Rows drawn from a dataset
+---+
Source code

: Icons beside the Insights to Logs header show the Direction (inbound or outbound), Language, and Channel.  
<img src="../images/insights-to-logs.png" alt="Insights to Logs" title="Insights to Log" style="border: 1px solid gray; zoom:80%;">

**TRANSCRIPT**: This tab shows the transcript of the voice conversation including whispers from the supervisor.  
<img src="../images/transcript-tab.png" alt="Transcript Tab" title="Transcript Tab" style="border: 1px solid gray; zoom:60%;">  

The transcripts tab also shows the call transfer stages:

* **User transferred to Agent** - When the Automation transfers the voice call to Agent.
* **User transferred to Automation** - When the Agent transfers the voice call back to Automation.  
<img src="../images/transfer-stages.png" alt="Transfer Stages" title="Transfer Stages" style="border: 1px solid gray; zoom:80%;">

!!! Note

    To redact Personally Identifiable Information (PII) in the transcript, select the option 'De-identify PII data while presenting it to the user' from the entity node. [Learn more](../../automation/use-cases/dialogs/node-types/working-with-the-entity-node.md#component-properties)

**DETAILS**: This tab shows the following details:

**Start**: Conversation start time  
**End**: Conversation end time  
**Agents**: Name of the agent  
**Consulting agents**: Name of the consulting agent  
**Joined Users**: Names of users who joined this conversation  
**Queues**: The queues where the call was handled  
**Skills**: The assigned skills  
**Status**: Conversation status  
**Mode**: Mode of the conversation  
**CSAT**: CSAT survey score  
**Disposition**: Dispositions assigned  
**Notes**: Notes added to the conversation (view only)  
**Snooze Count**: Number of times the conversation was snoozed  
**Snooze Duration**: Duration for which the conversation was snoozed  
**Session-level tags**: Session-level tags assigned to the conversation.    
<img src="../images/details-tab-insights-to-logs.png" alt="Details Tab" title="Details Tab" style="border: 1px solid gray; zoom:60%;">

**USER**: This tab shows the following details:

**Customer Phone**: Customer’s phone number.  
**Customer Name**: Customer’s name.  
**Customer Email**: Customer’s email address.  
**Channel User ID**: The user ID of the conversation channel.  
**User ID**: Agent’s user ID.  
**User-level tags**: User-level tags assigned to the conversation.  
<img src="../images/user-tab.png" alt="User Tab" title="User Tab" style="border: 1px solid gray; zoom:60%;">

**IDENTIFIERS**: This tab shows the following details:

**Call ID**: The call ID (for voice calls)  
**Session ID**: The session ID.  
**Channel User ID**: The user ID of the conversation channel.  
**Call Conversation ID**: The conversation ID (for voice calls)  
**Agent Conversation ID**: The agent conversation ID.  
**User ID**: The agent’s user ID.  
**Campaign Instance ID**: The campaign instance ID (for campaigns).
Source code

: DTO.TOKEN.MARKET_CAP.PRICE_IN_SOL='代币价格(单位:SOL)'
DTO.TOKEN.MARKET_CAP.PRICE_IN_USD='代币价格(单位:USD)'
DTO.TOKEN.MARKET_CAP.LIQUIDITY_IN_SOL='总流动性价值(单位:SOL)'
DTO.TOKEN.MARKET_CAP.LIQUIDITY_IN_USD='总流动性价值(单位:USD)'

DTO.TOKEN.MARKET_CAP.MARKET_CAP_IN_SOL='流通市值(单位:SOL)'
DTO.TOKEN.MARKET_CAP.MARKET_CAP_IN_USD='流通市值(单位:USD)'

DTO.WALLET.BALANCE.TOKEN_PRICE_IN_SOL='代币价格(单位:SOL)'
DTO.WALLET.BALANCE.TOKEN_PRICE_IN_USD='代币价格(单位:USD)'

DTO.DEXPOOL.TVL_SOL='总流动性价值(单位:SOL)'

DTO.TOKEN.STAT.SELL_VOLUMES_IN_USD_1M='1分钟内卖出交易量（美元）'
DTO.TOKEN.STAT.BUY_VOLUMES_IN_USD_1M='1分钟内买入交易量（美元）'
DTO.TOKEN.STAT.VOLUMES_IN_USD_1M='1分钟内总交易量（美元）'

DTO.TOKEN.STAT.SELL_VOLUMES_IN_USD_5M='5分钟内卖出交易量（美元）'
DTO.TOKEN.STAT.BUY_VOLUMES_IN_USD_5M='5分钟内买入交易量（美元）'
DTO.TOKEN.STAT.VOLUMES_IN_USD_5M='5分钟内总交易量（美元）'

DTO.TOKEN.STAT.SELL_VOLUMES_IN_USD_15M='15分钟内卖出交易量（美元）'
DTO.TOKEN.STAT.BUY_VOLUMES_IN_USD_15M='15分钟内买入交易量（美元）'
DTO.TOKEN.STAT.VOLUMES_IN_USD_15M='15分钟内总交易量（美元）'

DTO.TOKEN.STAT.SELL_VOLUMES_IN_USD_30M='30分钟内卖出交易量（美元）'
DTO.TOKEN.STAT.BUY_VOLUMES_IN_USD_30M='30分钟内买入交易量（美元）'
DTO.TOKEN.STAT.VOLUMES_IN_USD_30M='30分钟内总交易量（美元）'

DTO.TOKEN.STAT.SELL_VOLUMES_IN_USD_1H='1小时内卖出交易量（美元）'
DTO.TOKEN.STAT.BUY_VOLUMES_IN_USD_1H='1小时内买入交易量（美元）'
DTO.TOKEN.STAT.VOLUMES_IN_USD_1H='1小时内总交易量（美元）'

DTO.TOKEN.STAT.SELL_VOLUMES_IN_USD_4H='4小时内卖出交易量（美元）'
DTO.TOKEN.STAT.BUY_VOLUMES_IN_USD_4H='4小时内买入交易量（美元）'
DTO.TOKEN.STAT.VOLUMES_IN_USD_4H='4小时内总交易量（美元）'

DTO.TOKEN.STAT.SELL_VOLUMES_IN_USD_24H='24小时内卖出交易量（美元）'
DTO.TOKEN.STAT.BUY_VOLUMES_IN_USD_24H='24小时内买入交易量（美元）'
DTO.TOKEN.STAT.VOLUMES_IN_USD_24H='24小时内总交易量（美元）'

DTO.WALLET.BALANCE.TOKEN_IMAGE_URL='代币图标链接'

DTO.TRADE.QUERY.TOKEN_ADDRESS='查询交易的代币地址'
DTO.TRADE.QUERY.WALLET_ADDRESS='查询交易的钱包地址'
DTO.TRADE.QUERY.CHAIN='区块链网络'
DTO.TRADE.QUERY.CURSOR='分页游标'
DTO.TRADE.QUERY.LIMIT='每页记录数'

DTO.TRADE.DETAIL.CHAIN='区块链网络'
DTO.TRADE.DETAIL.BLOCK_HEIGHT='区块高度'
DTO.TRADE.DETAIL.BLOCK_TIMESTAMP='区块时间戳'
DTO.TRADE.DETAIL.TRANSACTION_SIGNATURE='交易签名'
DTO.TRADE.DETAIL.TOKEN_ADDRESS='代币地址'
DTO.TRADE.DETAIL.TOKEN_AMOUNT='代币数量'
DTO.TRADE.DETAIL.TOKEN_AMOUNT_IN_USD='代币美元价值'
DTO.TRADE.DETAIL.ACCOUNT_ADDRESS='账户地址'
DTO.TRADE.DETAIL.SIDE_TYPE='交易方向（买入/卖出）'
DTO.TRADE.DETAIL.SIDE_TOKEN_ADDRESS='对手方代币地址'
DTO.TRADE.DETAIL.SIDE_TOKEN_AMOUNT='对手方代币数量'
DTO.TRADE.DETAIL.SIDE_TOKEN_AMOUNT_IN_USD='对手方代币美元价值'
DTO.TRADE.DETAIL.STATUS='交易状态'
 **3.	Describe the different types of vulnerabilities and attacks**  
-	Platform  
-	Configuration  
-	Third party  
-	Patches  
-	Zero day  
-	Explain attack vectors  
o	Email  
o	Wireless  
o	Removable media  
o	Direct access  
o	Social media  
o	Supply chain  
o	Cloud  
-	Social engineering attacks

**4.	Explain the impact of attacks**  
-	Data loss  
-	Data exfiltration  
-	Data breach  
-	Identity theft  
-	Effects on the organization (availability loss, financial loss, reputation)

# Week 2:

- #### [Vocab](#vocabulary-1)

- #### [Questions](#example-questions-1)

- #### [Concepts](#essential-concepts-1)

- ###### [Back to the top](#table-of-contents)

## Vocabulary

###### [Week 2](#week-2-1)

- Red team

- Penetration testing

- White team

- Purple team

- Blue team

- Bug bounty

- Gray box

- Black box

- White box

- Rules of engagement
+---+
- Work required
Repeat, without alteration, every line from the one containing "DTO.TOKEN.STAT.SELL_VOLUMES_IN_USD_4H='4小时内卖出交易量（美元）'" down to the one containing "DTO.TRADE.QUERY.LIMIT='每页记录数'", including both of those lines.

- Solved exercise
DTO.TOKEN.STAT.SELL_VOLUMES_IN_USD_4H='4小时内卖出交易量（美元）'
DTO.TOKEN.STAT.BUY_VOLUMES_IN_USD_4H='4小时内买入交易量（美元）'
DTO.TOKEN.STAT.VOLUMES_IN_USD_4H='4小时内总交易量（美元）'

DTO.TOKEN.STAT.SELL_VOLUMES_IN_USD_24H='24小时内卖出交易量（美元）'
DTO.TOKEN.STAT.BUY_VOLUMES_IN_USD_24H='24小时内买入交易量（美元）'
DTO.TOKEN.STAT.VOLUMES_IN_USD_24H='24小时内总交易量（美元）'

DTO.WALLET.BALANCE.TOKEN_IMAGE_URL='代币图标链接'

DTO.TRADE.QUERY.TOKEN_ADDRESS='查询交易的代币地址'
DTO.TRADE.QUERY.WALLET_ADDRESS='查询交易的钱包地址'
DTO.TRADE.QUERY.CHAIN='区块链网络'
DTO.TRADE.QUERY.CURSOR='分页游标'
DTO.TRADE.QUERY.LIMIT='每页记录数'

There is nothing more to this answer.